ALLENTOWN, Pa. — When Leola Bivins was first sent away for dealing drugs, she was a 22-year-old high school dropout with a 2-year-old daughter at home.
Addiction was the center of the life she knew in East Stroudsburg, where she was born and raised, she recalled recently. Bivins’ mother was a heroin addict — she eventually died of an overdose — and seemingly everyone around her was either selling drugs or abusing them, Bivins said.
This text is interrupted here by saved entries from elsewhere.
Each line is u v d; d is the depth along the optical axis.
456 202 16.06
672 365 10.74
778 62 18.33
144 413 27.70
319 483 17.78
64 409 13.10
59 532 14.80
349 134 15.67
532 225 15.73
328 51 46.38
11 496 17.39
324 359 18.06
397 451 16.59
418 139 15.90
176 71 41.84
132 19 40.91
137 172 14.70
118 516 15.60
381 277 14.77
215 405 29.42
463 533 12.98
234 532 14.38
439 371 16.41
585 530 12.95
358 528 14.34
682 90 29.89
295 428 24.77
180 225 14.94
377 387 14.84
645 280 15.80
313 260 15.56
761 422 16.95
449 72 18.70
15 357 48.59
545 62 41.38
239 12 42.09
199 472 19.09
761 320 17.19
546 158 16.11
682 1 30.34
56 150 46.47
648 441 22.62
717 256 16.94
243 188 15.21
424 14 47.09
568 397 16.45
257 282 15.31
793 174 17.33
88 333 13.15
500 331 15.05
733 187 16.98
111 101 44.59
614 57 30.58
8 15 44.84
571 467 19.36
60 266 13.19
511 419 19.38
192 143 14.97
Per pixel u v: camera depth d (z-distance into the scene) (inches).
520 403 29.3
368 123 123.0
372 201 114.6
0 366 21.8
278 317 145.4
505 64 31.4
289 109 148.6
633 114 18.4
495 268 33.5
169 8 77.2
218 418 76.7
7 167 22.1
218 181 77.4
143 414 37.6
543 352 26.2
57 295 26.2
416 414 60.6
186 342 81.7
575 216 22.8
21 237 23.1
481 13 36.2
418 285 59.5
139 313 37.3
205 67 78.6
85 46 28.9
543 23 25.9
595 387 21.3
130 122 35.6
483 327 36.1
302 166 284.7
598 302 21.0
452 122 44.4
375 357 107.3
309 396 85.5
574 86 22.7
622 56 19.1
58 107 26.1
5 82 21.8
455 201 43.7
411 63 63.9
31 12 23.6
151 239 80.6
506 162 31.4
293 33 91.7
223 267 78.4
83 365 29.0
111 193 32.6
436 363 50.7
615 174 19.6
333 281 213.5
That was nearly 20 years ago and a drug scare was sweeping Pennsylvania and the nation, prompting pledges by lawmakers to beat back the scourge. But if today’s heroin epidemic has brought calls for better treatment and more compassion, the mid-1980s to late-1990s’ crack cocaine epidemic prompted a very different response: Lock them up and throw away the key.
Bivins experienced that firsthand, spending nine and a half years in state and federal prisons for selling cocaine and crack. Now 41, she has turned her life around. She holds a bachelor’s degree and hopes to get her master’s, and she works as a counselor for at-risk girls at the Northampton County Juvenile Justice Center in Easton.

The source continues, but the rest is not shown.